Der berüchtigte Börsenmonat ist nicht so schlimm wie sein Ruf – in diesem Jahr könnte er das beweisen

Das Einzige, worauf man sich an der Börse wirklich verlassen kann, ist die Ungewissheit. Das wusste schon Mark Twain, und auch der verstorbene Börsenaltmeister André Kostolany hat diesen Grundsatz in vielen seiner Börsenweisheiten verpackt. Das gilt besonders für den Börsenherbst: Der „schwarze September“ und der Crash-Monat Oktober machen vielen Anlegern Angst vor Kursverlusten. Doch was ist dran an der alljährlichen Verdüsterung? Nur eine selbsterfüllende Prophezeiung? Oder reine Psychologie, von der die Börsenkurse ebenso leben wie andere handfeste Daten aus der Wirtschaft.
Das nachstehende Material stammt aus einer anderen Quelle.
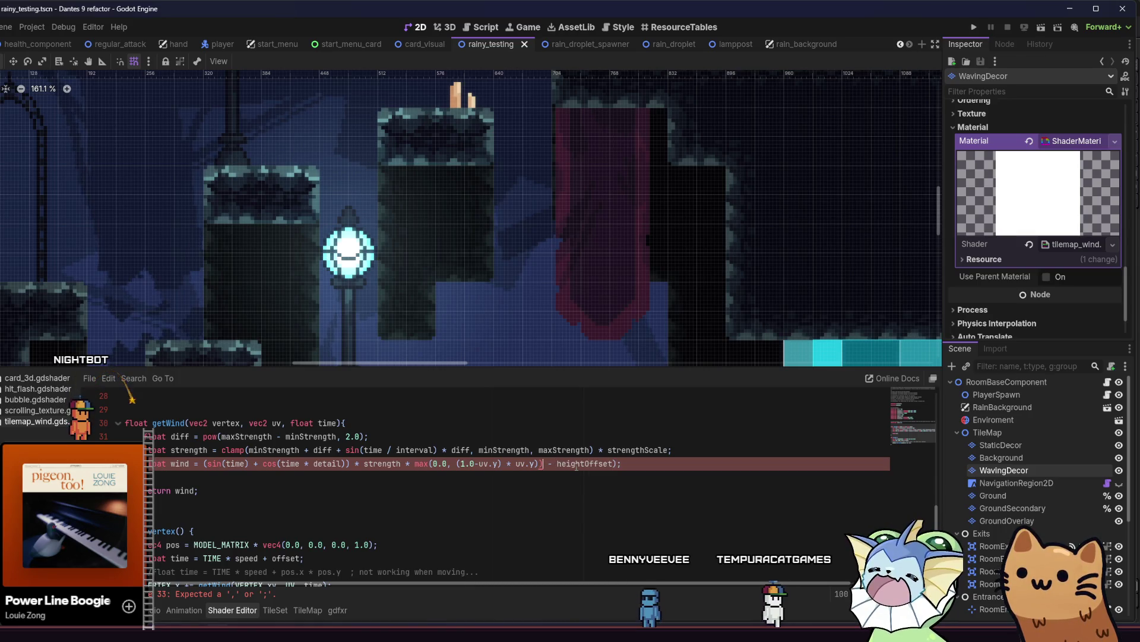
key(BackSpace)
Weil man die Zukunft nicht voraussehen kann, klammern sich viele Anleger gerne an die Vergangenheit. Statistik und Charttechnik sollen die Ungewissheit verkleinern. Und tatsächlich: Statistisch betrachtet ist der September der schlechteste Börsenmonat mit durchschnittlich fast drei Prozent Verlust. Für den Oktober gilt das schon nicht mehr, obwohl er unter Aktienmarktteilnehmern als der Monat gilt, der oft von heftigen Kursverlusten begleitet wird. Der wohl berühmteste Aktiencrash der Geschichte ereignete sich im Oktober 1929. Im Oktober 1987 wiederholte sich die Geschichte. In beiden Jahren verlor die amerikanische Leitbörse mehr als 20 Prozent. Der Oktober anderer Jahre zeigte sich ebenfalls von keiner guten Seite.

Die Kursverluste vergangener Oktober sind einfach zu dramatisch, als dass man sie ignorieren könnte. Aber: Statistisch zählt der Oktober – nimmt man die Jahre seit Einführung der offiziellen Dax-Rechnung im Jahr 1988 – zusammen mit November und Dezember zu den besten Monaten. Die Aktien stiegen im Durchschnitt um drei Prozent.

Kostolany hat die eher handels- und damit gewinnschwachen Sommermonate einmal so beschrieben: „Sell in May and go away, don’t forget to remember, come back in September.“ Also: Verkaufe Aktien im Mai, aber vergiss nicht, im September wiederzukommen. Keine Angst also vor September und Oktober. In diesem Jahr wären Anleger goldrichtig mit diesem Tipp gefahren. Doch im vergangenen Jahr hätte man sich damit die Finger verbrannt. Was kann man daraus folgern? Jede Börsenweisheit stimmt, genauso wie ihr Gegenteil.

Dass jeder September und Oktober an der Börse anders ist, zeigt sich, wenn man von der Durchschnittsbetrachtung abweicht und sich der Entwicklung in den Einzeljahren zuwendet. Dann wird klar, dass externe Faktoren die Kurse erheblich beeinflussen. Das hat der Irakkrieg 1990 mit einem Dax-Rückgang von 18 Prozent ebenso gezeigt wie der September 2001 mit rund 16 Prozent Kursverlust nach den Anschlägen von New York. Noch heftiger reagierte die Börse im September 2002 mit über 25 Prozent Rückgang, nachdem der US-Präsident den Einmarsch im Irak angekündigt hatte. Mit solchen Ereignissen rechnet kein Charttechniker, und auch Fundamentalisten, die nur auf die Wertentwicklung der Unternehmen achten, können so etwas nicht in ihre Analysen einbeziehen.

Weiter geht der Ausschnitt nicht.